USS Conestoga was originally a civilian side-wheel towboat built at Brownsville, Pennsylvania, in 1859. She was acquired by the U.S. Army in June 1861 and converted to a 572-ton "timberclad" river gunboat for use by the Western Gunboat Flotilla, with officers provided by the navy.

==Civil War service==
Conestoga's first combat action took place in September 1861, when she engaged CSS Jackson near Lucas Bend, Kentucky. Other skirmishes punctuated the routine of river patrol service into 1862. In February, she participated in an expedition up the Tennessee River that led to the capture of Forts Henry and Donelson. Later in the month, she saw action at Columbus, Kentucky, a Confederate strongpoint on the Mississippi River.

During the rest of her service, Conestoga continued to operate along the rivers.
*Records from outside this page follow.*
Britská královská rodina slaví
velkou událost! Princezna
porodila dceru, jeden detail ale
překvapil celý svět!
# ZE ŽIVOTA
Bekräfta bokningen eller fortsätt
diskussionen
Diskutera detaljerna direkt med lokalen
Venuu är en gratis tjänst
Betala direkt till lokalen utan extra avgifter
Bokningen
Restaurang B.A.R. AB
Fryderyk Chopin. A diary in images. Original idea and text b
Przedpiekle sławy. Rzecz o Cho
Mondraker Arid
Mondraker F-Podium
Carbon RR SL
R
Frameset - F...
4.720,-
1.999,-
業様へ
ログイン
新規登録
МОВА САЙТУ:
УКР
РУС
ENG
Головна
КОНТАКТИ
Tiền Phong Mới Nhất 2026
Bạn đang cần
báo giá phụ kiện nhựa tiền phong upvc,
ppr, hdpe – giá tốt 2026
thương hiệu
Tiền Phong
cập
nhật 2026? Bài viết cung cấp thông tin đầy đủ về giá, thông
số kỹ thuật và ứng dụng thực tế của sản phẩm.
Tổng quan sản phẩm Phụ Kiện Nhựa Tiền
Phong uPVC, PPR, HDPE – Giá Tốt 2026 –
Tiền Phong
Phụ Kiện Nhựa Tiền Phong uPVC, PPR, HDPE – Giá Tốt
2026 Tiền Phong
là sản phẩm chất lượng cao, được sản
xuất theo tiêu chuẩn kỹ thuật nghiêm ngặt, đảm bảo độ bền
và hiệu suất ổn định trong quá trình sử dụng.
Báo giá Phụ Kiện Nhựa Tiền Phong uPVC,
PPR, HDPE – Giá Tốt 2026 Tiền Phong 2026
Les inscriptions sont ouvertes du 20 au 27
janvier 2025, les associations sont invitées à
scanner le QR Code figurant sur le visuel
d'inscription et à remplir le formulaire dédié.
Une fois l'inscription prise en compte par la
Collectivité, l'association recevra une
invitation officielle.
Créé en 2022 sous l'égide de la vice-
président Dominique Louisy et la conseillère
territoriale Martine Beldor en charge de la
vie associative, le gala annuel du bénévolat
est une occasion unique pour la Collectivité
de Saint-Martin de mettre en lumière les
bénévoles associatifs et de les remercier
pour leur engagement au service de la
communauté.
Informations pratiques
She took part in the bombardment of Saint Charles, Arkansas, in June 1862 and was formally transferred to the navy in October of that year. In April and July 1863, she was involved in expeditions to Palmyra, Tennessee, and up the Red River, Louisiana. The following March, she went up Louisiana's Black and Ouachita Rivers. Soon after, on 8 March 1864, USS Conestoga was sunk in a collision with USS General Price.